───── Given passage ─────

Sermon
February 12, 2017
Rev. Emily Wright-Magoon
A STORY ABOUT RELIGION
I was with a large group of people gathered to learn about Hinduism from several Hindu college students.
I was one of the college multifaith chaplains and this was our program called Interfaith Table: each month, a diverse group would come together to eat food prepared by a different religious group and then learn from them about their tradition.
For their presentation, the Hindu students had first chosen to perform for us in full costume the story traditionally told around the Hindu festival of Diwali, the story of Rama and Sita. Then they’d chosen a “fishbowl” discussion format: we sat on the outside and listened while the Hindu students talked among themselves about their religious tradition.
We watched them light up as they spoke with one another about similarities and differences in their religious practice, sometimes because of family styles, other times because of cultural differences. They talked about their preferences among the many gods and goddesses, such as the goddess of learning, Saraswati, whom they would often invoke during their studies…or perhaps the powerful Durga, or Vishnu the preserver. They spoke of rituals they’d perform at certain special occasions. One ritual involved cracking walnuts over a threshold, and as one of them told the myth behind the ritual, her friend remarked in sudden understanding, “I didn’t know that’s why we do that!”
Deep connections to family were woven throughout their discussion of these symbols, stories, and rituals, and I remembered one of the roots of the word “religion”: ligare, to bind together, as in the word “ligament.”

───── Material shown ─────

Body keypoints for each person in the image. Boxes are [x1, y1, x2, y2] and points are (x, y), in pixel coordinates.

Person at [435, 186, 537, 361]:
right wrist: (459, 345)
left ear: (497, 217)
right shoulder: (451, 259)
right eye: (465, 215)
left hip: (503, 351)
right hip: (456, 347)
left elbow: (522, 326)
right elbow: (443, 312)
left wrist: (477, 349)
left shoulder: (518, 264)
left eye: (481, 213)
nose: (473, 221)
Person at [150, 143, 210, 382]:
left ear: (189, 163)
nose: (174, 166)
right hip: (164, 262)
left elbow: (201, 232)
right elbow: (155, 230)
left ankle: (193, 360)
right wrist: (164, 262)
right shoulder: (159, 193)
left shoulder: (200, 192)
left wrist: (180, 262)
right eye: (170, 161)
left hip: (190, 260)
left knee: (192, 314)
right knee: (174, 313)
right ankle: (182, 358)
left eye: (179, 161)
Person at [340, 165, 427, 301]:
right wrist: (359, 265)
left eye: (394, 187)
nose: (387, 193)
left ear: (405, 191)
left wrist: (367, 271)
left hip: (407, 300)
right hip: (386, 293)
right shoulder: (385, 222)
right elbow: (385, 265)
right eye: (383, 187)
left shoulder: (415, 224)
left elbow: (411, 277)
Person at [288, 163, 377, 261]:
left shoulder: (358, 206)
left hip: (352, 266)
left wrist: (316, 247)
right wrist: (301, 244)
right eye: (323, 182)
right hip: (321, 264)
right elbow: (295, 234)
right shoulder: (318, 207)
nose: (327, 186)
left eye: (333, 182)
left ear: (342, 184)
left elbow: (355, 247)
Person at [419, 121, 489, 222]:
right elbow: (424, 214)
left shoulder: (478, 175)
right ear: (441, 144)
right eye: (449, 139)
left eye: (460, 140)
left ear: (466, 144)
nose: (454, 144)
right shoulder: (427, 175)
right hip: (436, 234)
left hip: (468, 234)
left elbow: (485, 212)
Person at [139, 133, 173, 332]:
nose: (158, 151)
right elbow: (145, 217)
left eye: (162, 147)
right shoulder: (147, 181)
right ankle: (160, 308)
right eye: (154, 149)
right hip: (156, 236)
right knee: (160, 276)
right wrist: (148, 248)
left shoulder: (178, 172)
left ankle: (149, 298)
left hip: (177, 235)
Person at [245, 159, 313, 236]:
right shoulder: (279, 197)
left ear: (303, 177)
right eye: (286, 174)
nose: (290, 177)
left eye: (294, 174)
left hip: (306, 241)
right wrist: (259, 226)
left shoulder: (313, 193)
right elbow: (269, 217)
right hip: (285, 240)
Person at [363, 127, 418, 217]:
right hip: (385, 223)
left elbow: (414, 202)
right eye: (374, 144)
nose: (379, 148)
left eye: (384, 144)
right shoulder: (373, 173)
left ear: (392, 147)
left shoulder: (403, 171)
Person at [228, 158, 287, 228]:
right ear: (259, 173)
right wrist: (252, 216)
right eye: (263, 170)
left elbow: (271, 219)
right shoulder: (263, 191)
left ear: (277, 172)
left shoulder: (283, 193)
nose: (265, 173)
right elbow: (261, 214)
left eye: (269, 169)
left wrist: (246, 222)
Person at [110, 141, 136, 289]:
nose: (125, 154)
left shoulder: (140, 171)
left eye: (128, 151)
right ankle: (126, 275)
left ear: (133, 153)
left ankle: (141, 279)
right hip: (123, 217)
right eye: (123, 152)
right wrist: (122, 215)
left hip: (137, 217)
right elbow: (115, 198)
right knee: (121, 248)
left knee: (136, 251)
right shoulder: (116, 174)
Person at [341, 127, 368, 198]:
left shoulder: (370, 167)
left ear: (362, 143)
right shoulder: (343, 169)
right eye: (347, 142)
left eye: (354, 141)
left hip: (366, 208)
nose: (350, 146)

─────

> **Exercise requirements**: In the sermon, what was the name of the monthly program where the Hindu students gave their presentation?

> **Answer section**: Interfaith Table